Kemarau Panjang Picu Karhutla di Mamuju, Tim Gabungan Taklukkan Api Setelah Delapan Jam
Mamuju – Kebakaran hutan dan lahan (karhutla) melanda kawasan Dusun Lambagu, Desa Sumare, Kabupaten Mamuju, Sulawesi Barat, Kamis malam (28/5).
Musim kemarau panjang diduga menjadi pemicu utama kebakaran yang menghanguskan sejumlah hektare lahan di wilayah tersebut.
Api pertama kali terdeteksi setelah warga melihat kobaran mulai membesar di area belakang permukiman. Laporan masyarakat langsung memicu respons cepat Tim 2 Pemadam Kebakaran (Damkar) Provinsi Sulawesi Barat yang bergerak menuju lokasi sekitar pukul 18.00 WITA.
Petugas menghadapi medan berat saat proses pemadaman berlangsung. Titik api utama berada sekitar satu kilometer dari akses kendaraan sehingga personel harus berjalan kaki menembus area perbukitan dan vegetasi kering untuk menjangkau lokasi kebakaran.
Tim Damkar Provinsi Sulawesi Barat kemudian membangun koordinasi dengan pemerintah desa dan unsur gabungan lain guna mempercepat pengendalian api. Operasi pemadaman melibatkan satu unit armada Damkar Provinsi dengan empat personel, satu unit armada Damkar Kabupaten Mamuju dengan lima personel, armada tangki BPBD provinsi dan kabupaten, Balai Darkarhut, aparat pemerintah setempat, hingga masyarakat sekitar.
Kondisi vegetasi yang mengering akibat kemarau mempercepat penyebaran api. Situasi itu memaksa petugas bekerja ekstra untuk melokalisasi titik-titik kebakaran agar tidak merembet ke area yang lebih luas.
Upaya pemadaman akhirnya membuahkan hasil setelah tim gabungan berjibaku selama kurang lebih delapan jam. Api berhasil dipadamkan sepenuhnya pada Jumat dini hari sekitar pukul 02.00 WITA.
Tidak ada korban jiwa dalam peristiwa tersebut. Setelah memastikan kondisi aman dan tidak ada bara api tersisa, seluruh personel kembali ke posko masing-masing.
Kepala Bidang Pemadam Kebakaran dan Penyelamatan, Andi Juandi, meminta masyarakat meningkatkan kewaspadaan selama musim kemarau berlangsung.
“Kami mengimbau kepada seluruh masyarakat Sulbar untuk tidak melakukan pembakaran lahan dalam bentuk apapun. Jika menemukan tanda-tanda kebakaran, segera melaporkan kepada pihak yang berwenang,” tegasnya.

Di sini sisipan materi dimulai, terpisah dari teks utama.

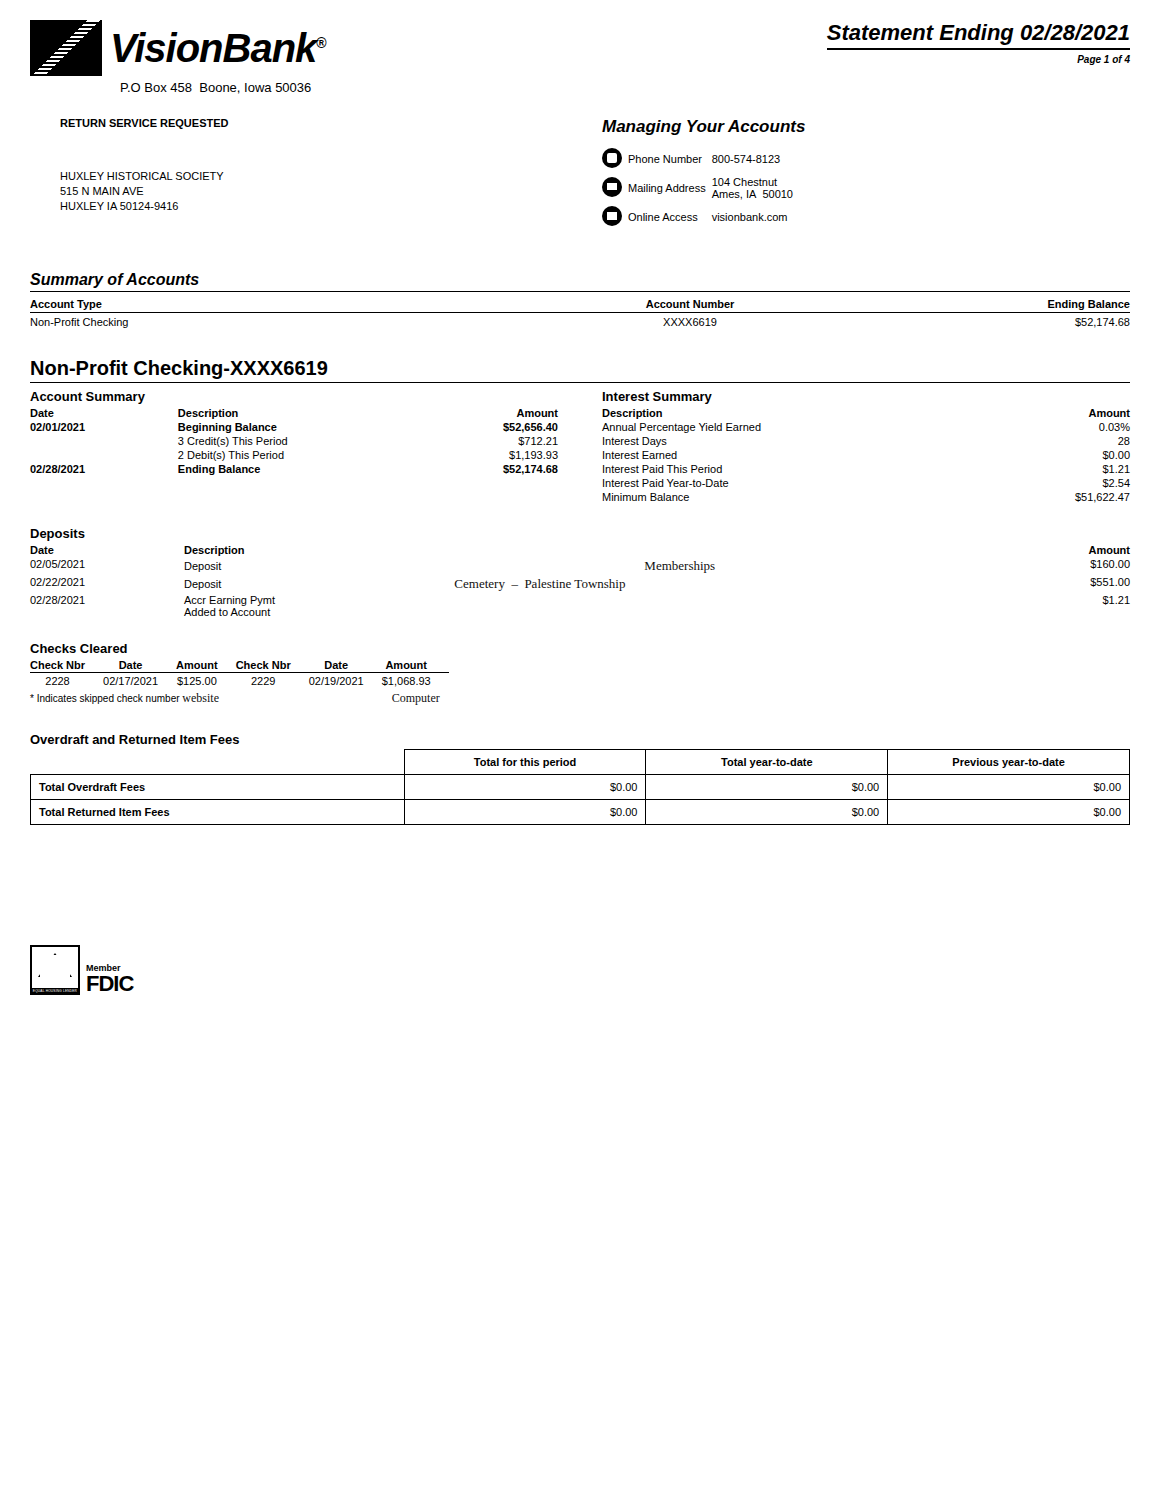VisionBank®
P.O Box 458 Boone, Iowa 50036
Statement Ending 02/28/2021
Page 1 of 4
RETURN SERVICE REQUESTED
HUXLEY HISTORICAL SOCIETY
515 N MAIN AVE
HUXLEY IA 50124-9416
Managing Your Accounts
| | Phone Number | 800-574-8123 |
| | Mailing Address | 104 Chestnut Ames, IA 50010 |
| | Online Access | visionbank.com |
Summary of Accounts
| Account Type | Account Number | Ending Balance |
| --- | --- | --- |
| Non-Profit Checking | XXXX6619 | $52,174.68 |
Non-Profit Checking-XXXX6619
Account Summary
| Date | Description | Amount |
| --- | --- | --- |
| 02/01/2021 | Beginning Balance | $52,656.40 |
| | 3 Credit(s) This Period | $712.21 |
| | 2 Debit(s) This Period | $1,193.93 |
| 02/28/2021 | Ending Balance | $52,174.68 |
Interest Summary
| Description | Amount |
| --- | --- |
| Annual Percentage Yield Earned | 0.03% |
| Interest Days | 28 |
| Interest Earned | $0.00 |
| Interest Paid This Period | $1.21 |
| Interest Paid Year-to-Date | $2.54 |
| Minimum Balance | $51,622.47 |
Deposits
| Date | Description | Amount |
| --- | --- | --- |
| 02/05/2021 | Deposit Memberships | $160.00 |
| 02/22/2021 | Deposit Cemetery – Palestine Township | $551.00 |
| 02/28/2021 | Accr Earning Pymt Added to Account | $1.21 |
Checks Cleared
| Check Nbr | Date | Amount | Check Nbr | Date | Amount |
| --- | --- | --- | --- | --- | --- |
| 2228 | 02/17/2021 | $125.00 | 2229 | 02/19/2021 | $1,068.93 |
* Indicates skipped check number website Computer
Overdraft and Returned Item Fees
| | Total for this period | Total year-to-date | Previous year-to-date |
| --- | --- | --- | --- |
| Total Overdraft Fees | $0.00 | $0.00 | $0.00 |
| Total Returned Item Fees | $0.00 | $0.00 | $0.00 |
Member
FDIC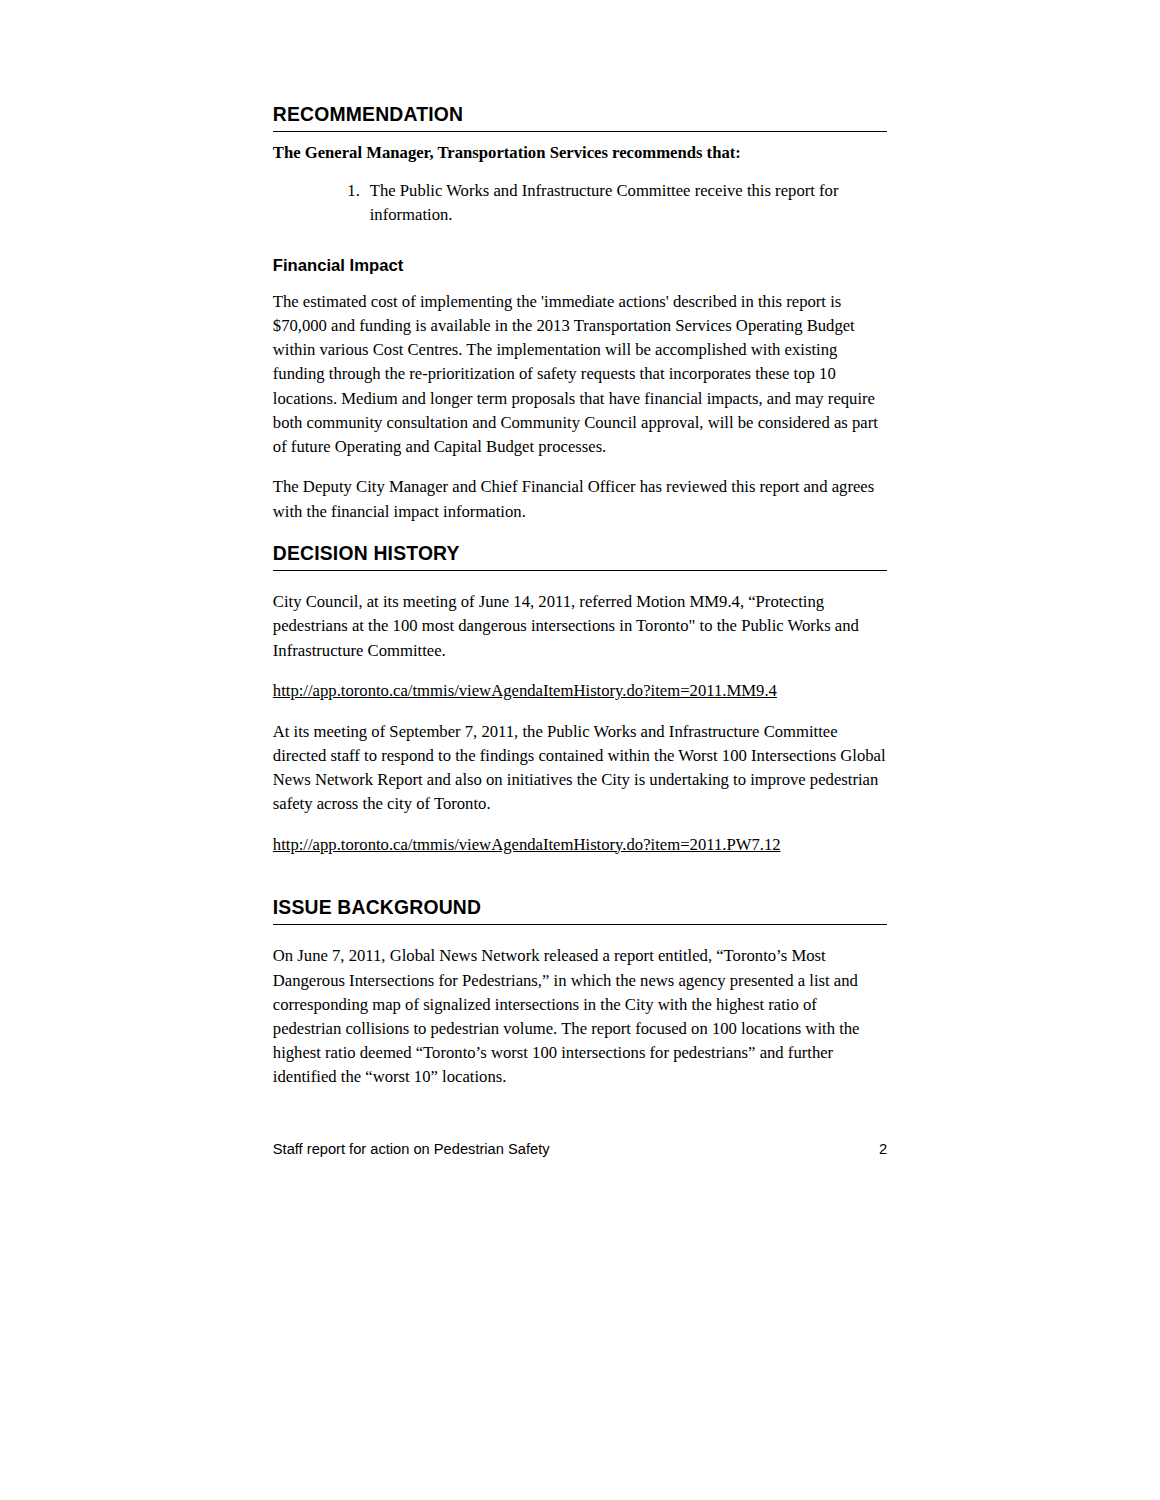RECOMMENDATION
The General Manager, Transportation Services recommends that:
The Public Works and Infrastructure Committee receive this report for information.
Financial Impact
The estimated cost of implementing the 'immediate actions' described in this report is $70,000 and funding is available in the 2013 Transportation Services Operating Budget within various Cost Centres. The implementation will be accomplished with existing funding through the re-prioritization of safety requests that incorporates these top 10 locations. Medium and longer term proposals that have financial impacts, and may require both community consultation and Community Council approval, will be considered as part of future Operating and Capital Budget processes.
The Deputy City Manager and Chief Financial Officer has reviewed this report and agrees with the financial impact information.
DECISION HISTORY
City Council, at its meeting of June 14, 2011, referred Motion MM9.4, “Protecting pedestrians at the 100 most dangerous intersections in Toronto" to the Public Works and Infrastructure Committee.
http://app.toronto.ca/tmmis/viewAgendaItemHistory.do?item=2011.MM9.4
At its meeting of September 7, 2011, the Public Works and Infrastructure Committee directed staff to respond to the findings contained within the Worst 100 Intersections Global News Network Report and also on initiatives the City is undertaking to improve pedestrian safety across the city of Toronto.
http://app.toronto.ca/tmmis/viewAgendaItemHistory.do?item=2011.PW7.12
ISSUE BACKGROUND
On June 7, 2011, Global News Network released a report entitled, “Toronto’s Most Dangerous Intersections for Pedestrians,” in which the news agency presented a list and corresponding map of signalized intersections in the City with the highest ratio of pedestrian collisions to pedestrian volume. The report focused on 100 locations with the highest ratio deemed “Toronto’s worst 100 intersections for pedestrians” and further identified the “worst 10” locations.
Staff report for action on Pedestrian Safety 2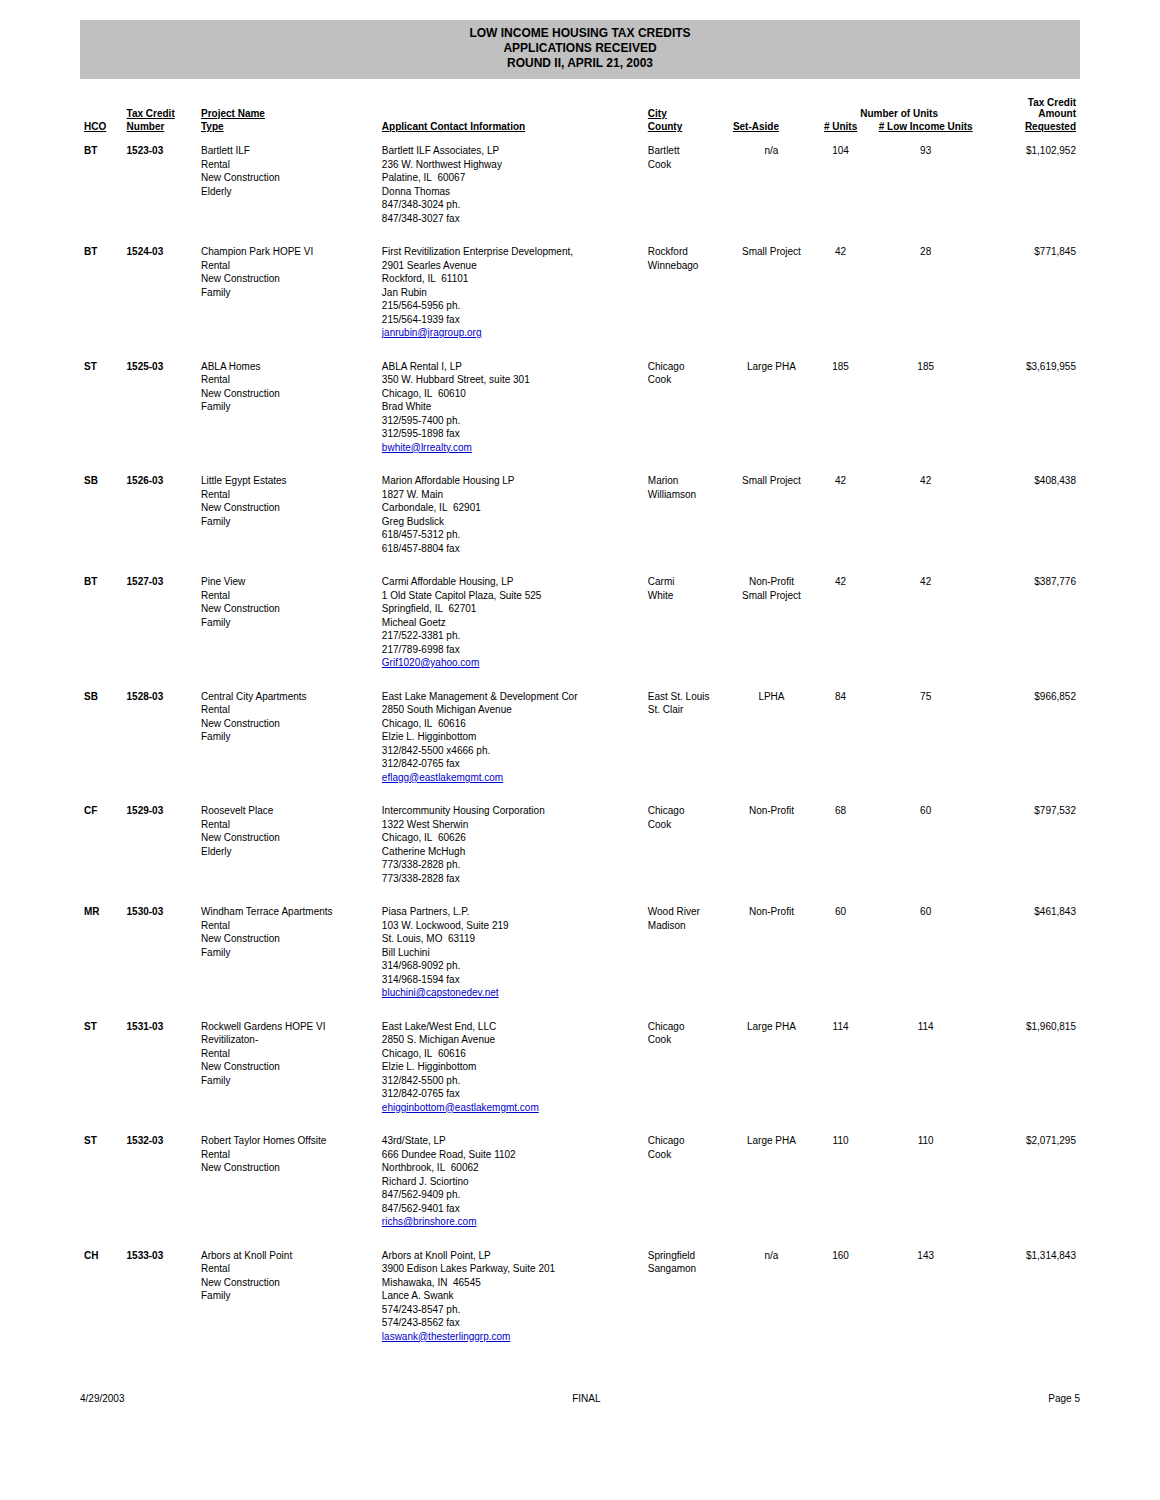LOW INCOME HOUSING TAX CREDITS
APPLICATIONS RECEIVED
ROUND II, APRIL 21, 2003
| | Tax Credit | Project Name | | City | | Number of Units | Tax Credit Amount |
| --- | --- | --- | --- | --- | --- | --- | --- |
| HCO | Number | Type | Applicant Contact Information | County | Set-Aside | # Units | # Low Income Units | Requested |
| BT | 1523-03 | Bartlett ILF Rental New Construction Elderly | Bartlett ILF Associates, LP 236 W. Northwest Highway Palatine, IL 60067 Donna Thomas 847/348-3024 ph. 847/348-3027 fax | Bartlett Cook | n/a | 104 | 93 | $1,102,952 |
| BT | 1524-03 | Champion Park HOPE VI Rental New Construction Family | First Revitilization Enterprise Development, 2901 Searles Avenue Rockford, IL 61101 Jan Rubin 215/564-5956 ph. 215/564-1939 fax janrubin@jragroup.org | Rockford Winnebago | Small Project | 42 | 28 | $771,845 |
| ST | 1525-03 | ABLA Homes Rental New Construction Family | ABLA Rental I, LP 350 W. Hubbard Street, suite 301 Chicago, IL 60610 Brad White 312/595-7400 ph. 312/595-1898 fax bwhite@lrrealty.com | Chicago Cook | Large PHA | 185 | 185 | $3,619,955 |
| SB | 1526-03 | Little Egypt Estates Rental New Construction Family | Marion Affordable Housing LP 1827 W. Main Carbondale, IL 62901 Greg Budslick 618/457-5312 ph. 618/457-8804 fax | Marion Williamson | Small Project | 42 | 42 | $408,438 |
| BT | 1527-03 | Pine View Rental New Construction Family | Carmi Affordable Housing, LP 1 Old State Capitol Plaza, Suite 525 Springfield, IL 62701 Micheal Goetz 217/522-3381 ph. 217/789-6998 fax Grif1020@yahoo.com | Carmi White | Non-Profit Small Project | 42 | 42 | $387,776 |
| SB | 1528-03 | Central City Apartments Rental New Construction Family | East Lake Management & Development Cor 2850 South Michigan Avenue Chicago, IL 60616 Elzie L. Higginbottom 312/842-5500 x4666 ph. 312/842-0765 fax eflagg@eastlakemgmt.com | East St. Louis St. Clair | LPHA | 84 | 75 | $966,852 |
| CF | 1529-03 | Roosevelt Place Rental New Construction Elderly | Intercommunity Housing Corporation 1322 West Sherwin Chicago, IL 60626 Catherine McHugh 773/338-2828 ph. 773/338-2828 fax | Chicago Cook | Non-Profit | 68 | 60 | $797,532 |
| MR | 1530-03 | Windham Terrace Apartments Rental New Construction Family | Piasa Partners, L.P. 103 W. Lockwood, Suite 219 St. Louis, MO 63119 Bill Luchini 314/968-9092 ph. 314/968-1594 fax bluchini@capstonedev.net | Wood River Madison | Non-Profit | 60 | 60 | $461,843 |
| ST | 1531-03 | Rockwell Gardens HOPE VI Revitilizaton- Rental New Construction Family | East Lake/West End, LLC 2850 S. Michigan Avenue Chicago, IL 60616 Elzie L. Higginbottom 312/842-5500 ph. 312/842-0765 fax ehigginbottom@eastlakemgmt.com | Chicago Cook | Large PHA | 114 | 114 | $1,960,815 |
| ST | 1532-03 | Robert Taylor Homes Offsite Rental New Construction | 43rd/State, LP 666 Dundee Road, Suite 1102 Northbrook, IL 60062 Richard J. Sciortino 847/562-9409 ph. 847/562-9401 fax richs@brinshore.com | Chicago Cook | Large PHA | 110 | 110 | $2,071,295 |
| CH | 1533-03 | Arbors at Knoll Point Rental New Construction Family | Arbors at Knoll Point, LP 3900 Edison Lakes Parkway, Suite 201 Mishawaka, IN 46545 Lance A. Swank 574/243-8547 ph. 574/243-8562 fax laswank@thesterlinggrp.com | Springfield Sangamon | n/a | 160 | 143 | $1,314,843 |
4/29/2003
FINAL
Page 5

Peringatan serupa juga datang dari Kepala Satuan Polisi Pamong Praja dan Damkar Provinsi Sulawesi Barat, Aksan Amrullah. Ia meminta masyarakat aktif mencegah potensi karhutla di lingkungan masing-masing.
Karhutla yang kembali muncul saat musim kemarau menjadi sinyal serius bagi pemerintah daerah dan masyarakat. Selain mengancam ekosistem hutan, kebakaran lahan juga berpotensi memicu kerugian ekonomi, menurunkan kualitas lingkungan, hingga mengganggu kesehatan warga akibat paparan asap.